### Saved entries
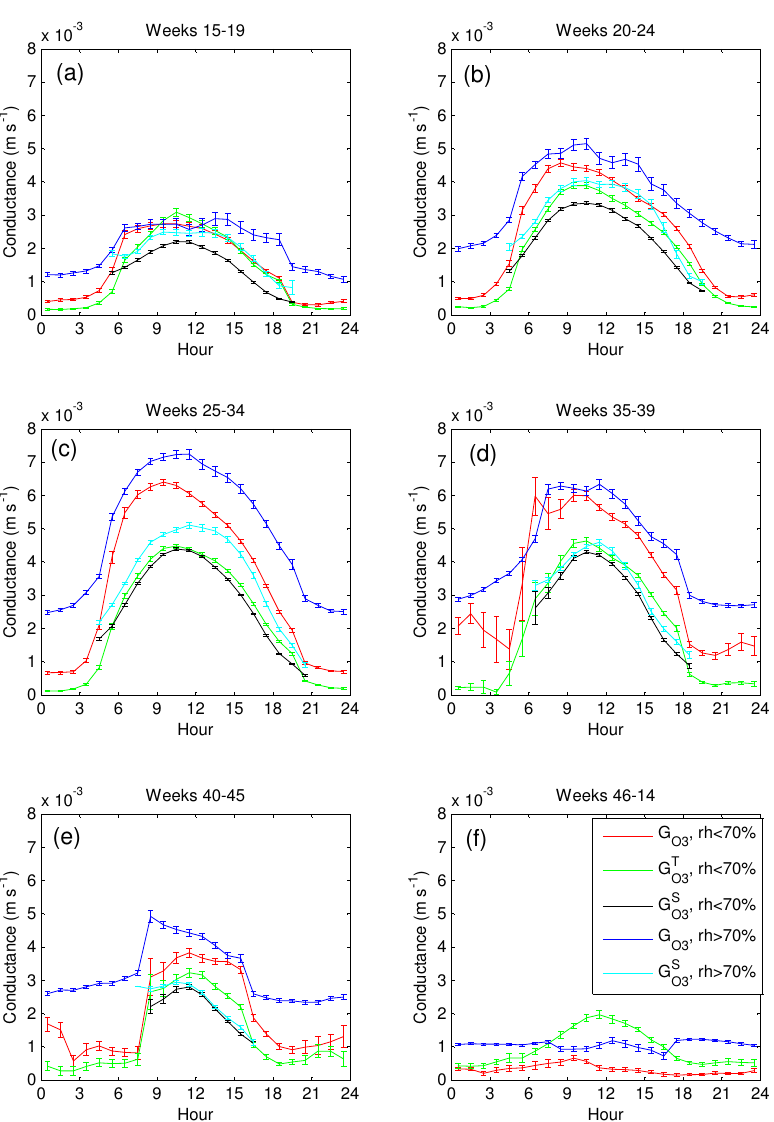
Fig. 3. Diurnal variation of conductances during different seasons (a) weeks 15–19, (b) weeks 20–24, (c) weeks 25–34, (d) weeks 35–39, (e) weeks 40–45, (f) weeks 46–52 and 1–14 for low and high RH conditions. G O and G T ozone stomatal conductance as inferred from water (transpiration) conductance. Values are hourly averages from data for all years O 3 during the given period, bars denote standard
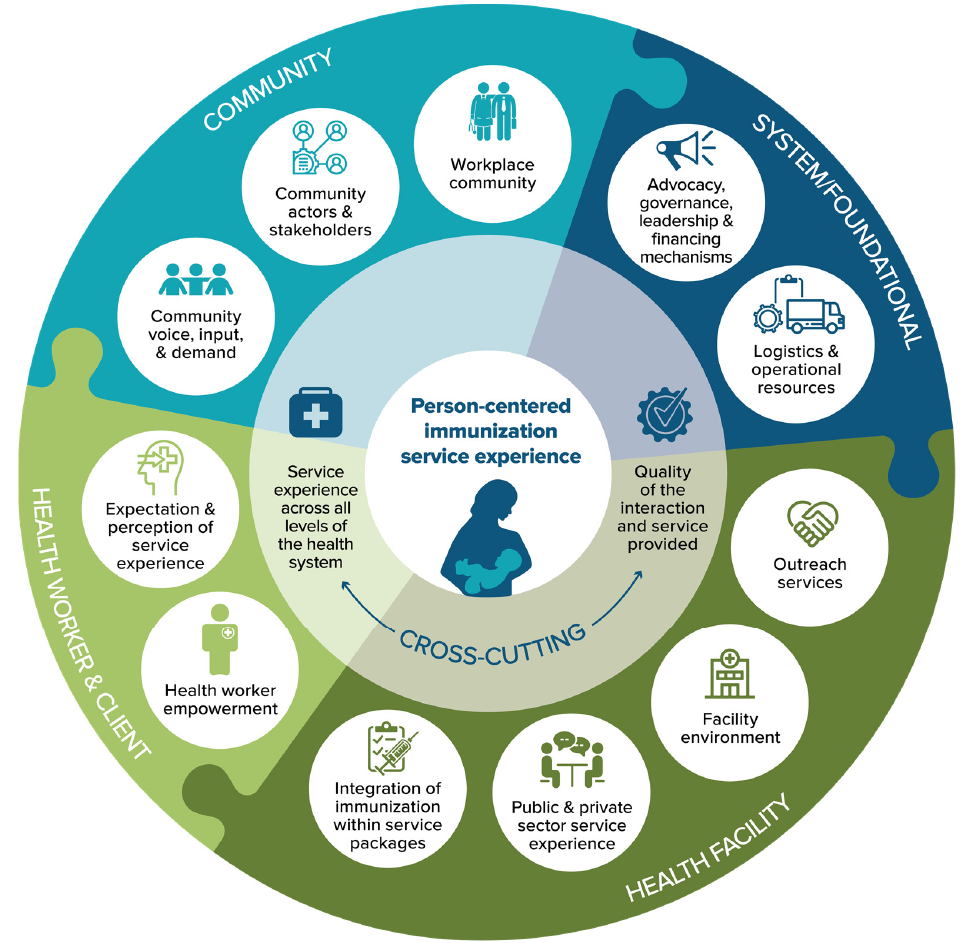
Figure 2. Person-centered immunization service experience graphic.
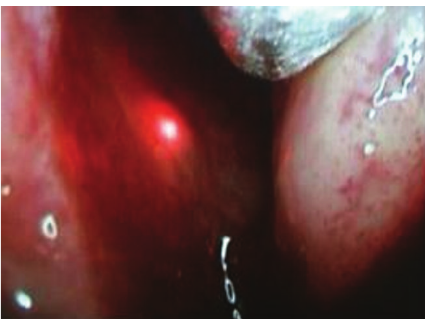
Figure 1: The red light reflex of the fiber is clearly seen on the nasal wall of the middle turbinate.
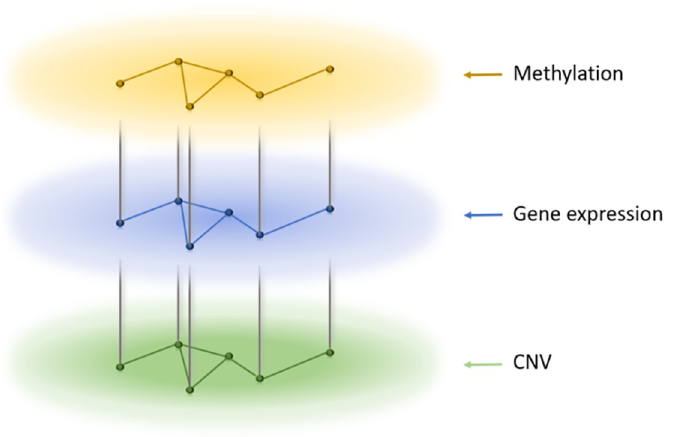
Fig 1. Graph structure for the TCGA breast cancer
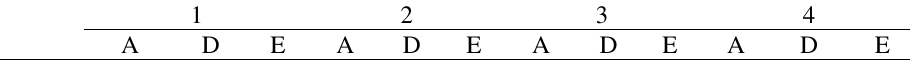
Table 2 . Optimized geometrical parameter (bond lengths in Å), the values between brackets is for hydantoin adapted from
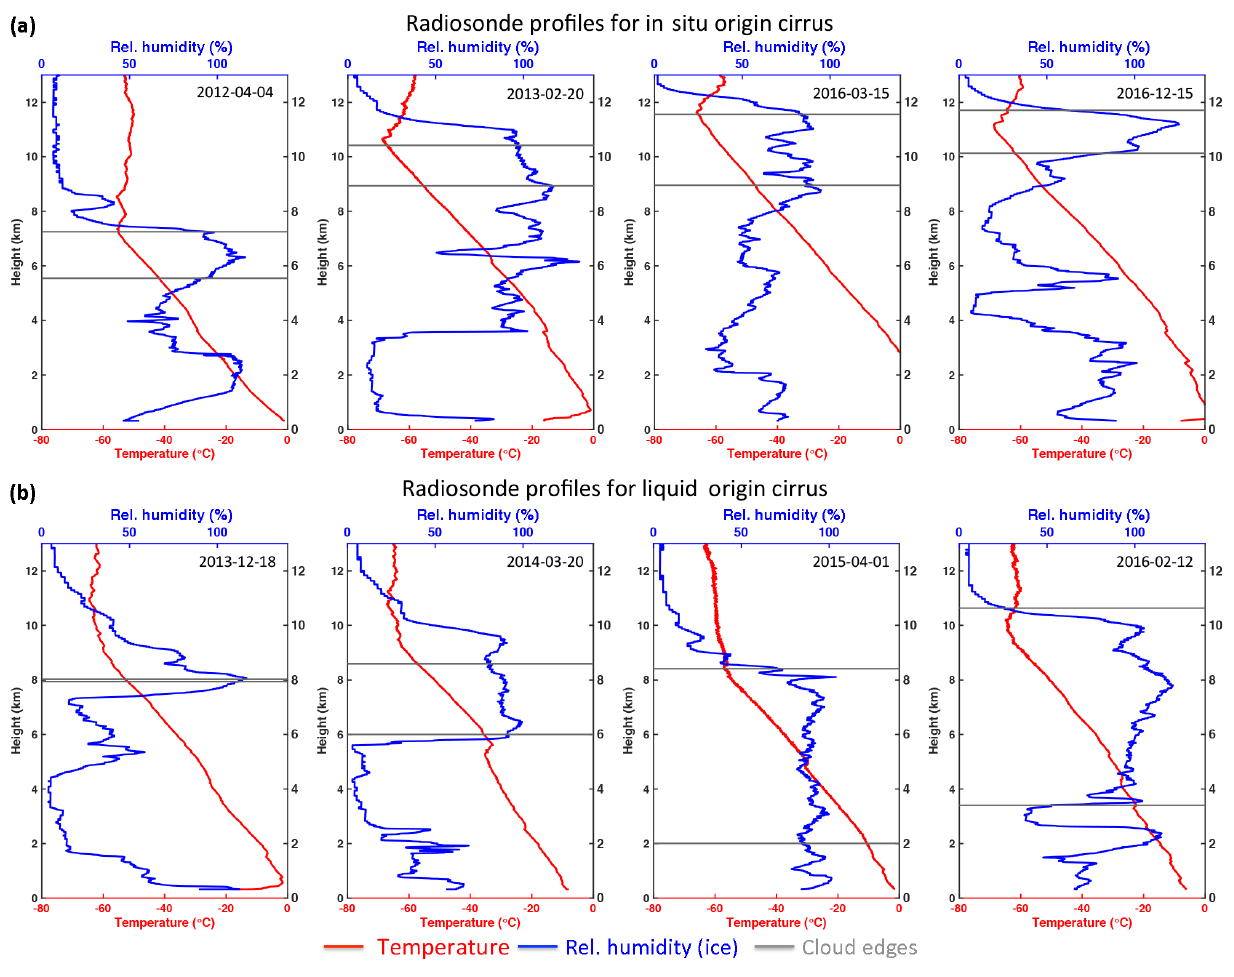
Figure 5. Temperature (red) and relative humidity profiles (blue) with respect to ice for the eight measurement days ( a : in situ origin, b : liquid origin). The clouds upper and lower edges are marked by horizontal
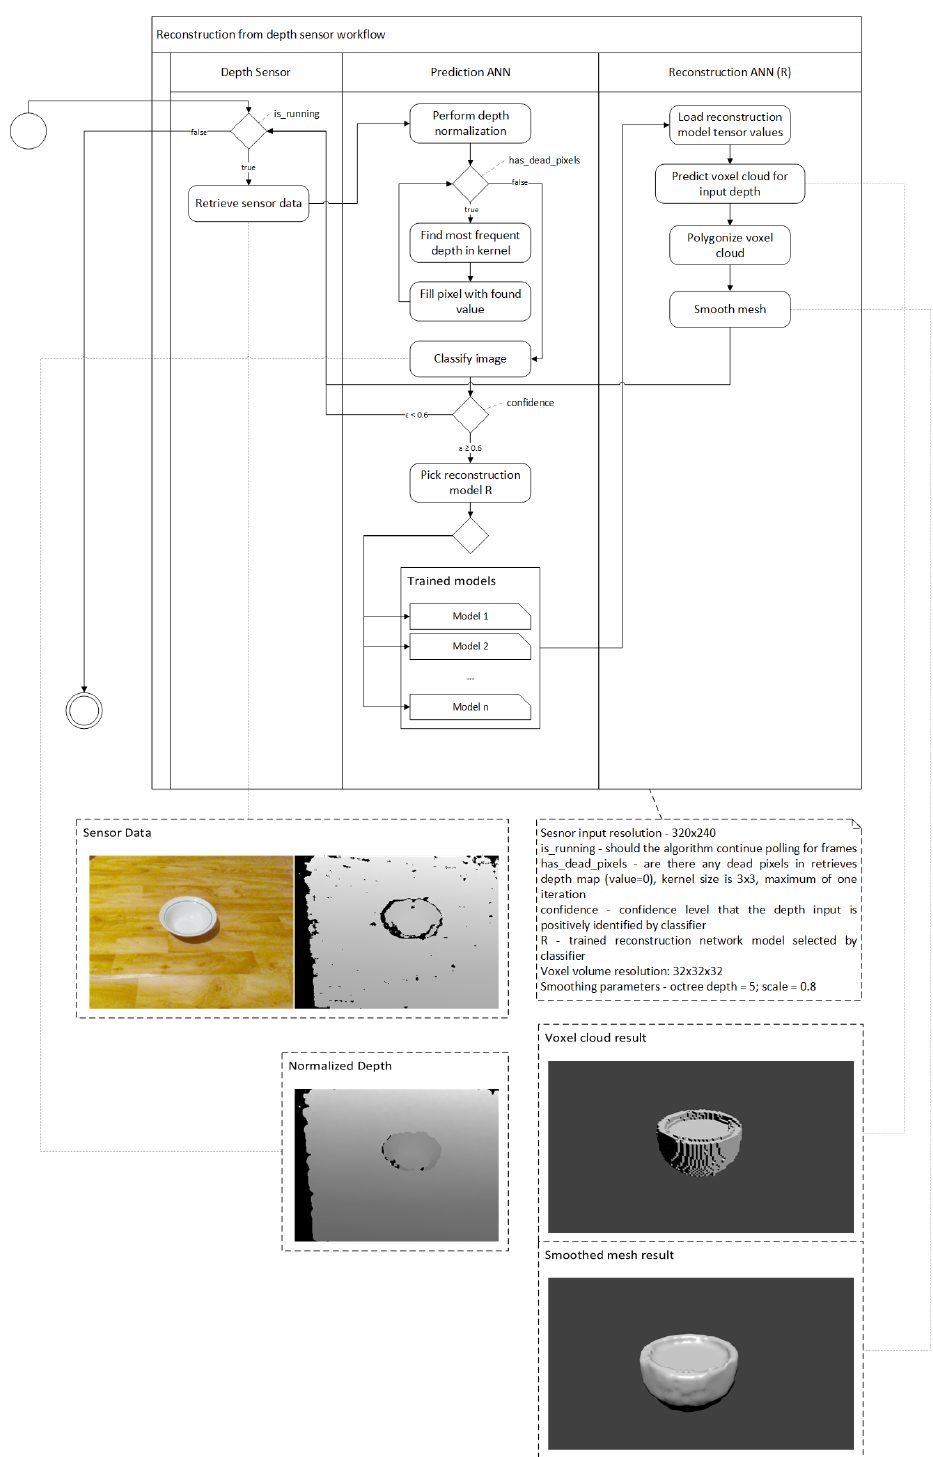
Figure 3. Depth sensor data is captured and sent to classifier ANN. If classifier network recognizes the object, the sensor data is sent to reconstruction ANN, otherwise the frame is dropped. Reconstruction ANN generates the voxel cloud. Voxel cloud is turned into polygonal mesh, and mesh smoothing is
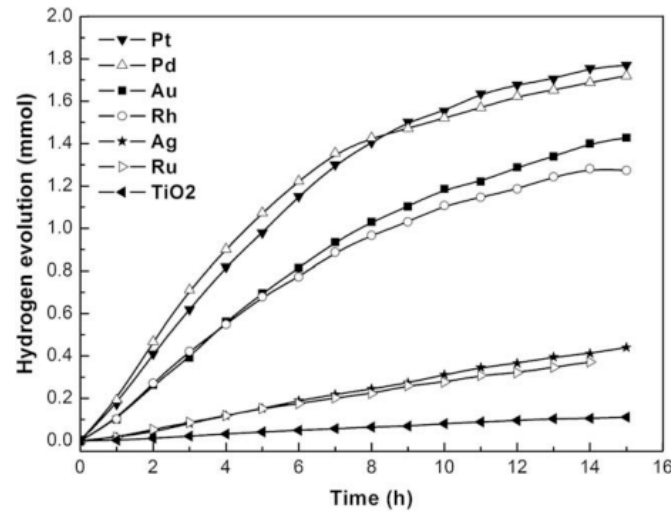
Figure 7. Effect of the kinds of noble ‐ metal ‐ loaded TiO 2 on hydrogen evolution. (Adapted from Ref. Figure 7. E ff ect of the kinds of noble-metal-loaded TiO 2 on hydrogen evolution. (Adapted from [85]). Ref.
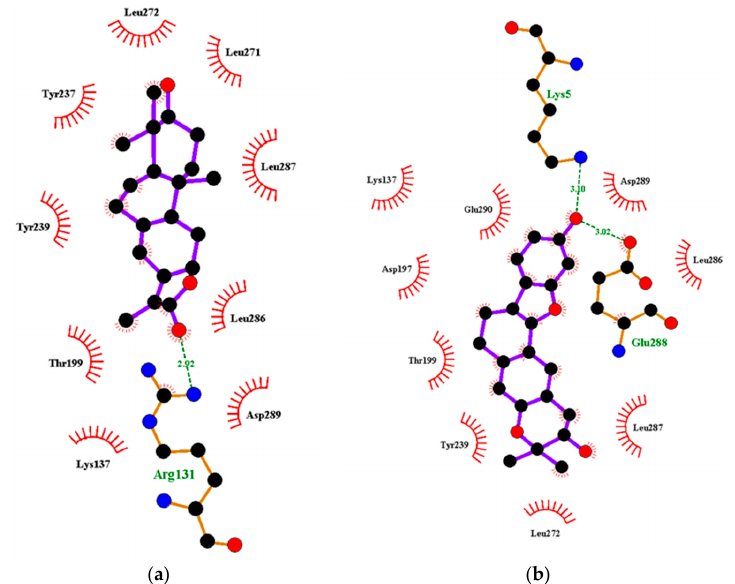
Figure 3. Two-dimensional diagrams of the M pro –ligand interactions generated using LigPlot+. ( a ) Interaction profiles of the M pro –NANPDB2245, and ( b ) M pro –ZINC000095486008 complexes. Ligands are colored in purple, hydrogen bonds are represented as green dash lines, and hydrophobic contacts are represented as red spoke arcs.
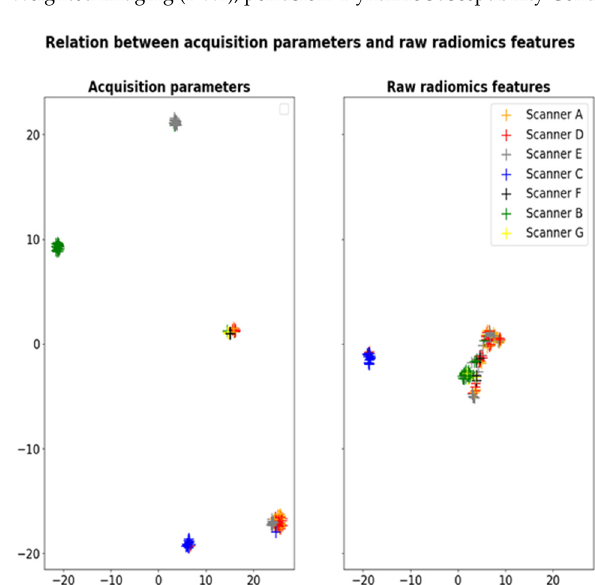
Echo time (TE) and repetition time (TR) are given in milliseconds (ms) and flip angle (FA) in de- grees (°). A to G refer to the identification letters assigned to the different MRI scanners in this study. Anatomical images: T1-weighted (T1w), T2-weighted (T2w) and Fluid-attenuated Inversion Recovery (FLAIR); diffusion: Diffusion Weighted Imaging (DWI); perfusion: Dynamic Susceptibil- ity Contrast (DSC).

### Task prompt
After removing each picture, print the entries above exactly as they were.

### Result for this task
Fig. 3. Diurnal variation of conductances during different seasons (a) weeks 15–19, (b) weeks 20–24, (c) weeks 25–34, (d) weeks 35–39, (e) weeks 40–45, (f) weeks 46–52 and 1–14 for low and high RH conditions. G O and G T ozone stomatal conductance as inferred from water (transpiration) conductance. Values are hourly averages from data for all years O 3 during the given period, bars denote standard
Figure 2. Person-centered immunization service experience graphic.
Figure 1: The red light reflex of the fiber is clearly seen on the nasal wall of the middle turbinate.
Fig 1. Graph structure for the TCGA breast cancer
Table 2 . Optimized geometrical parameter (bond lengths in Å), the values between brackets is for hydantoin adapted from
Figure 5. Temperature (red) and relative humidity profiles (blue) with respect to ice for the eight measurement days ( a : in situ origin, b : liquid origin). The clouds upper and lower edges are marked by horizontal
Figure 3. Depth sensor data is captured and sent to classifier ANN. If classifier network recognizes the object, the sensor data is sent to reconstruction ANN, otherwise the frame is dropped. Reconstruction ANN generates the voxel cloud. Voxel cloud is turned into polygonal mesh, and mesh smoothing is
Figure 7. Effect of the kinds of noble ‐ metal ‐ loaded TiO 2 on hydrogen evolution. (Adapted from Ref. Figure 7. E ff ect of the kinds of noble-metal-loaded TiO 2 on hydrogen evolution. (Adapted from [85]). Ref.
Figure 3. Two-dimensional diagrams of the M pro –ligand interactions generated using LigPlot+. ( a ) Interaction profiles of the M pro –NANPDB2245, and ( b ) M pro –ZINC000095486008 complexes. Ligands are colored in purple, hydrogen bonds are represented as green dash lines, and hydrophobic contacts are represented as red spoke arcs.
Echo time (TE) and repetition time (TR) are given in milliseconds (ms) and flip angle (FA) in de- grees (°). A to G refer to the identification letters assigned to the different MRI scanners in this study. Anatomical images: T1-weighted (T1w), T2-weighted (T2w) and Fluid-attenuated Inversion Recovery (FLAIR); diffusion: Diffusion Weighted Imaging (DWI); perfusion: Dynamic Susceptibil- ity Contrast (DSC).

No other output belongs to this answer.